* _INPUT FOR THIS TASK_
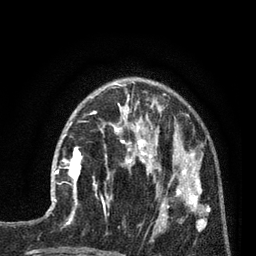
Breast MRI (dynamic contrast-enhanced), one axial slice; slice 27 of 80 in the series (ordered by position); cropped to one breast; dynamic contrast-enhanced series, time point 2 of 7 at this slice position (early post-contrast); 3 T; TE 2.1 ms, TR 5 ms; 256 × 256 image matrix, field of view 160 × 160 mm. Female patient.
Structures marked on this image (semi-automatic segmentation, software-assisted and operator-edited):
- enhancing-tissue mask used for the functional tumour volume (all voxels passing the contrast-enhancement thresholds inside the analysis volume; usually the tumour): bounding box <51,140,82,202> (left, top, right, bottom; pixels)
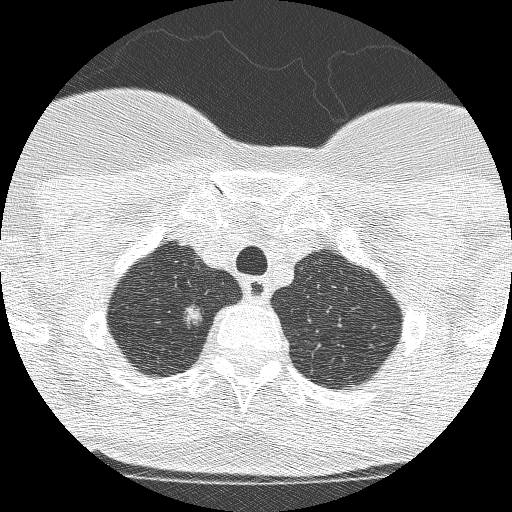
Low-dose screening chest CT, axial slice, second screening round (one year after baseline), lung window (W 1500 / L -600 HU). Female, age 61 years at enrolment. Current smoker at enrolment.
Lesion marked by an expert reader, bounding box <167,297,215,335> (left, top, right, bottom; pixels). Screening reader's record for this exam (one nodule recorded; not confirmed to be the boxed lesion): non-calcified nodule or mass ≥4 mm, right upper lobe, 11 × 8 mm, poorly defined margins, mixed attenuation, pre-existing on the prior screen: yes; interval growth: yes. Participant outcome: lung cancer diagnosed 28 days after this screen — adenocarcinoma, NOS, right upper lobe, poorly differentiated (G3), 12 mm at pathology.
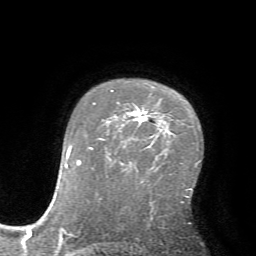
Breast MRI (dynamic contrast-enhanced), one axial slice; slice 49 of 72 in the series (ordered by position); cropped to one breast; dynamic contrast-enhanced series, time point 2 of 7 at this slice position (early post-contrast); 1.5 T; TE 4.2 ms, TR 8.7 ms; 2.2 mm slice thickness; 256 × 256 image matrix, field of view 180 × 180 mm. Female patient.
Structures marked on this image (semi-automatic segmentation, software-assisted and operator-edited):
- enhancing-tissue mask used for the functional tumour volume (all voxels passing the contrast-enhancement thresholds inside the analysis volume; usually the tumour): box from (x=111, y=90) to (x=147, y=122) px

* _YOUR OBJECTIVE_
For each line of the entries that contains the word "inside", make a copy.

* _COMPLETED TASK_
- enhancing-tissue mask used for the functional tumour volume (all voxels passing the contrast-enhancement thresholds inside the analysis volume; usually the tumour): bounding box <51,140,82,202> (left, top, right, bottom; pixels)
- enhancing-tissue mask used for the functional tumour volume (all voxels passing the contrast-enhancement thresholds inside the analysis volume; usually the tumour): box from (x=111, y=90) to (x=147, y=122) px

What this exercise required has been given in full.